** Opening Exercise material block **

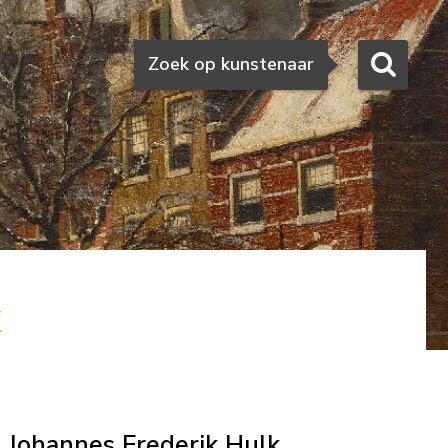
Zoeken
Zoek op kunstenaar
k
Johannes Frederik Hulk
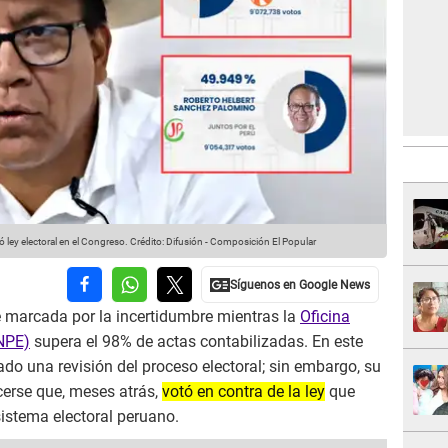
 ley electoral en el Congreso.
Crédito: Difusión - Composición El Popular
 marcada por la incertidumbre mientras la
Oficina
ONPE)
supera el 98% de actas contabilizadas. En este
ado una revisión del proceso electoral; sin embargo, su
erse que, meses atrás,
votó en contra de la ley
que
sistema electoral peruano.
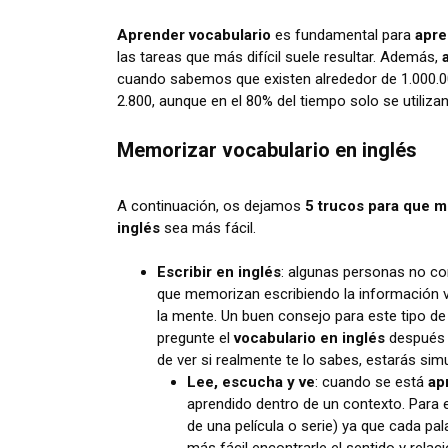
Aprender vocabulario
es fundamental para
apre
las tareas que más difícil suele resultar. Además,
cuando sabemos que existen alrededor de 1.000.000
2.800, aunque en el 80% del tiempo solo se utiliza
Memorizar vocabulario en inglés
A continuación, os dejamos
5 trucos para que 
inglés
sea más fácil.
Escribir en inglés
: algunas personas no co
que memorizan escribiendo la información v
la mente. Un buen consejo para este tipo de 
pregunte el
vocabulario en inglés
después 
de ver si realmente te lo sabes, estarás si
Lee, escucha y ve
: cuando se está
ap
aprendido dentro de un contexto. Para es
de una película o serie) ya que cada pa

** Closing Exercise material block **

Job item: What is the number of lines in the listing that hold the word "cuando"? Say only that number.

Response: 2